An exact transcription of the records is required, minus any images.

* * * * *

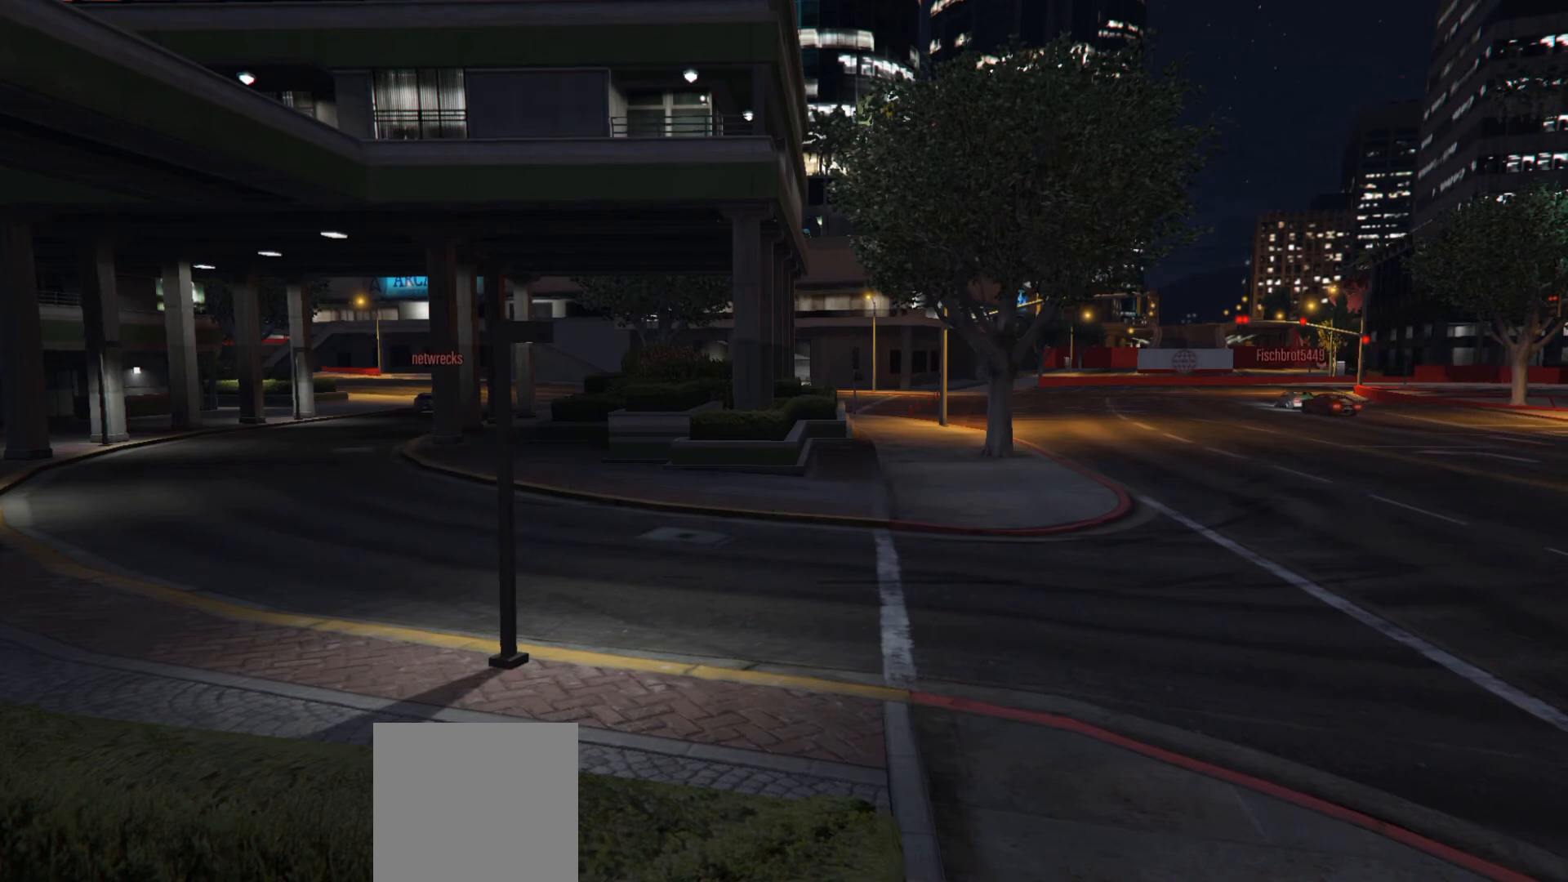
Gameplay with a controller (Xbox layout); each line is a JSON object with the inputs held at the frame after it. "events" lists button and stick changes between this image and that frame as [ms after this image, input, new state], when the widget could be followed in between.
{"buttons": [], "left_stick": "center", "right_stick": "right", "events": [[100, "right_stick", "right"]]}
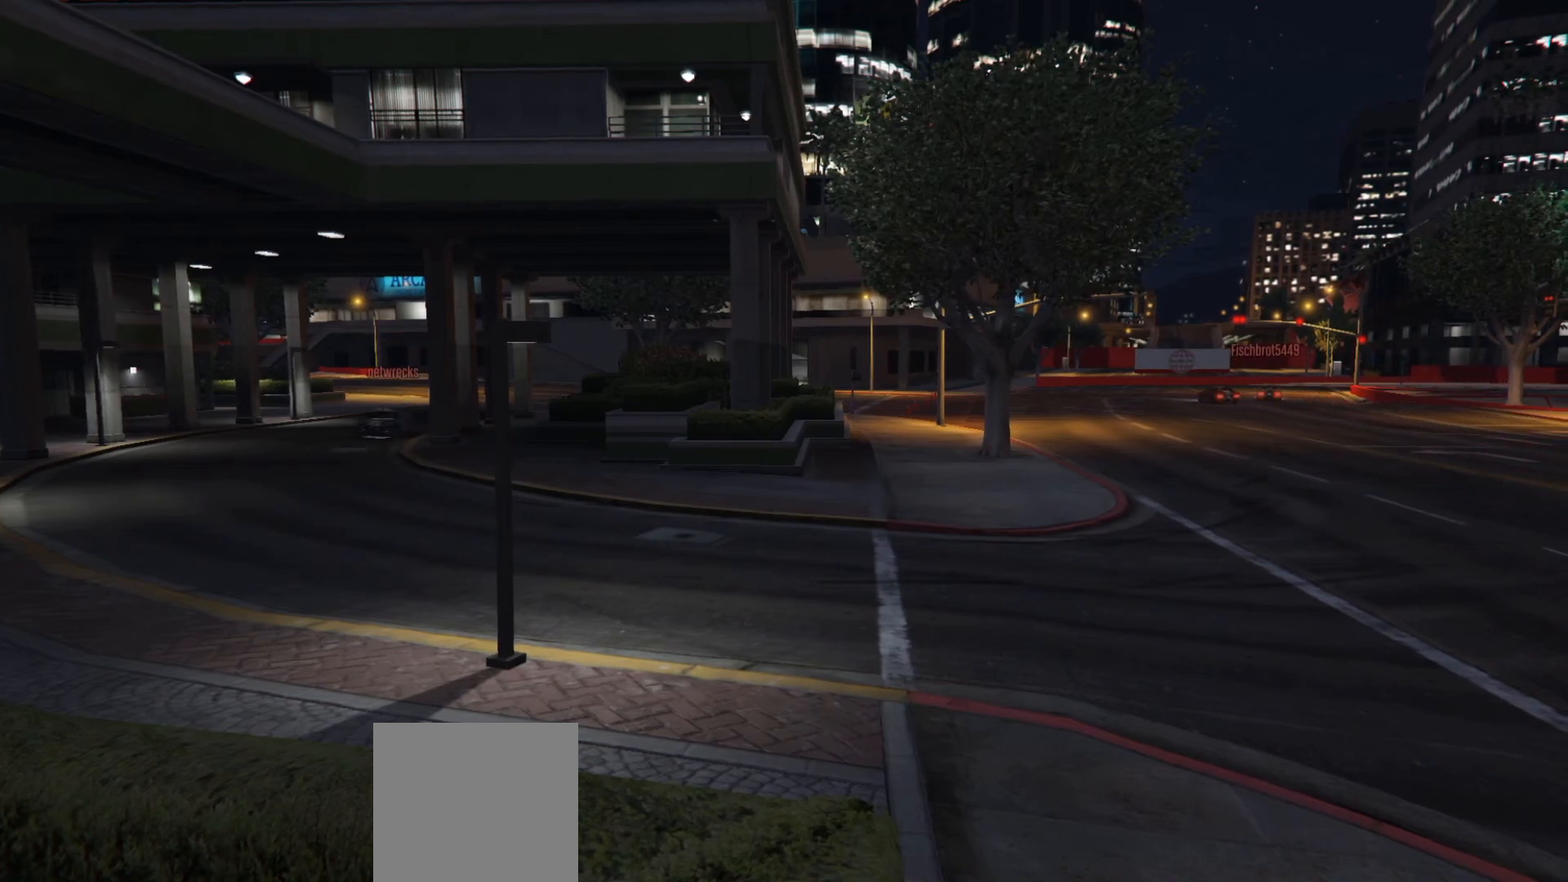
{"buttons": [], "left_stick": "center", "right_stick": "right", "events": []}
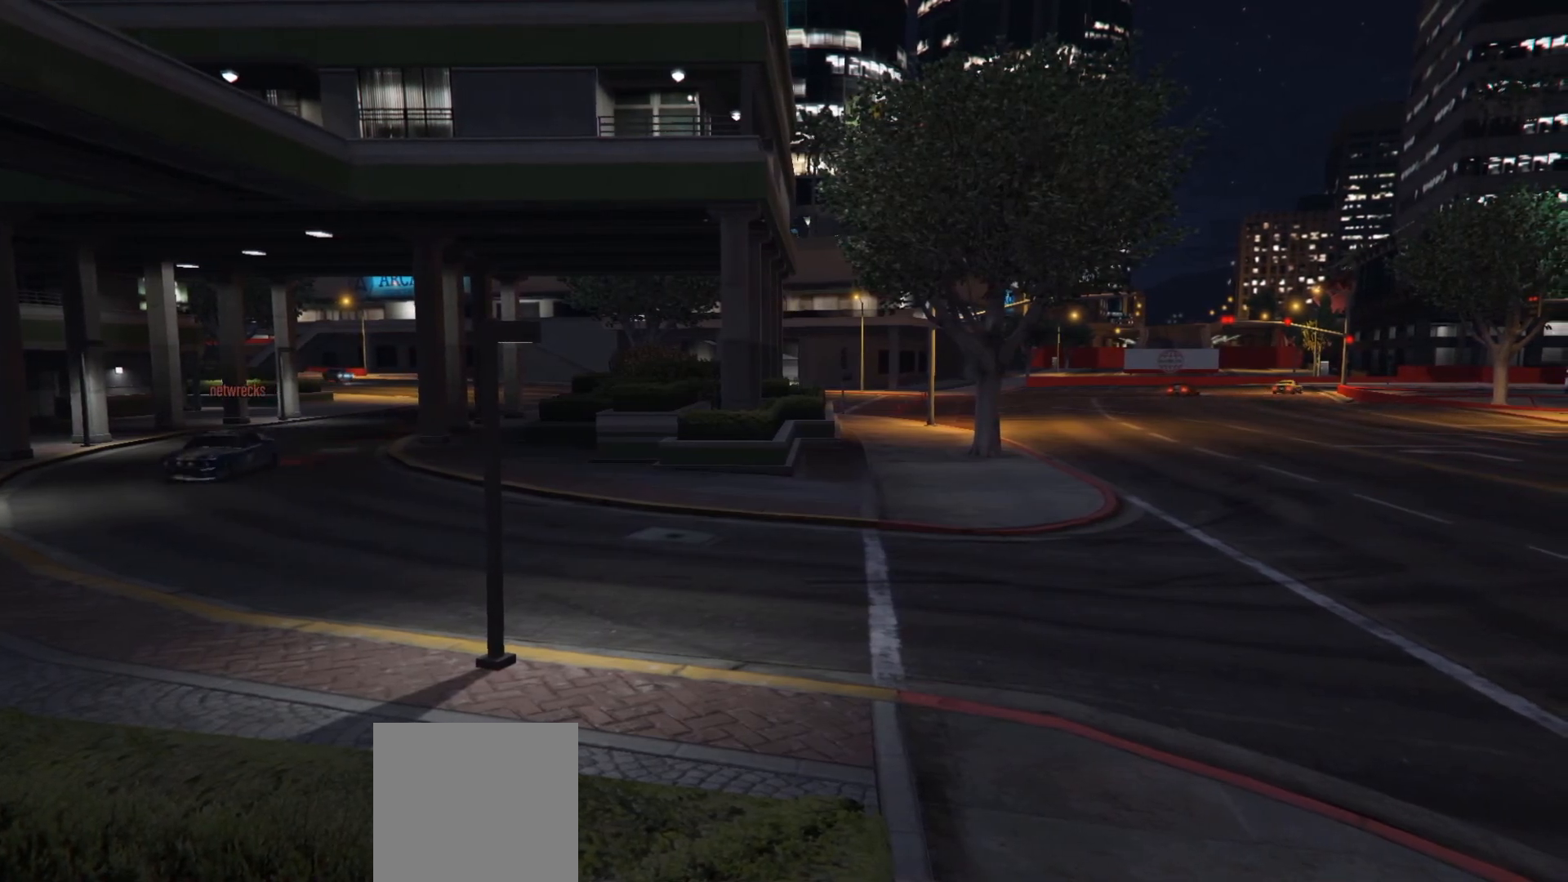
{"buttons": [], "left_stick": "center", "right_stick": "right", "events": []}
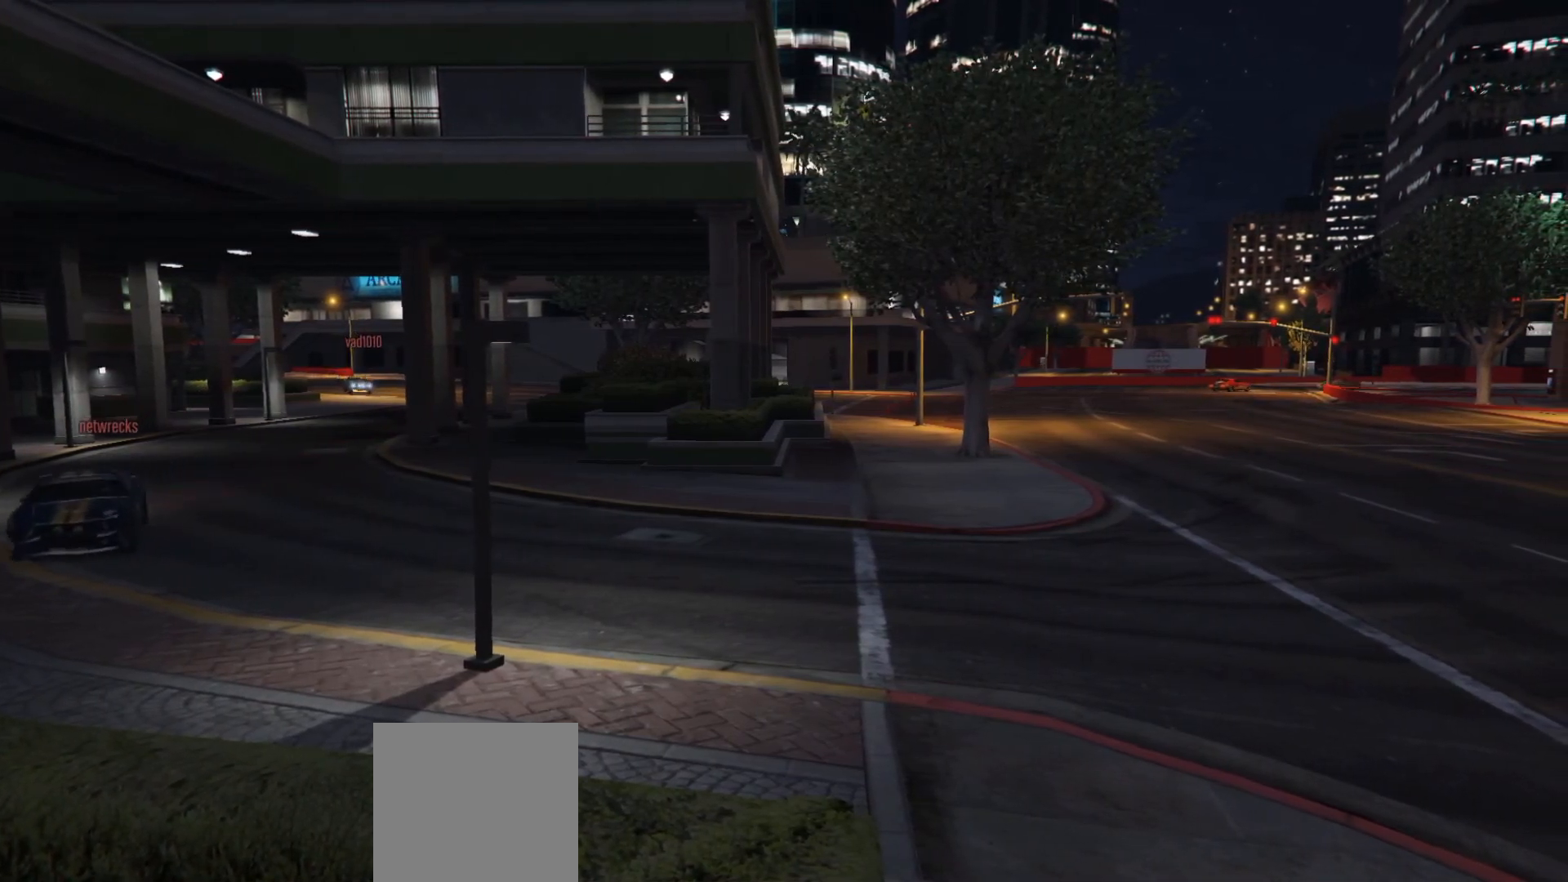
{"buttons": [], "left_stick": "center", "right_stick": "center", "events": [[100, "right_stick", "center"]]}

* * * * *

*Response to the exercise:*
Gameplay with a controller (Xbox layout); each line is a JSON object with the inputs held at the frame after it. "events" lists button and stick changes between this image and that frame as [ms after this image, input, new state], when the widget could be followed in between.
{"buttons": [], "left_stick": "center", "right_stick": "right", "events": [[100, "right_stick", "right"]]}
{"buttons": [], "left_stick": "center", "right_stick": "right", "events": []}
{"buttons": [], "left_stick": "center", "right_stick": "right", "events": []}
{"buttons": [], "left_stick": "center", "right_stick": "center", "events": [[100, "right_stick", "center"]]}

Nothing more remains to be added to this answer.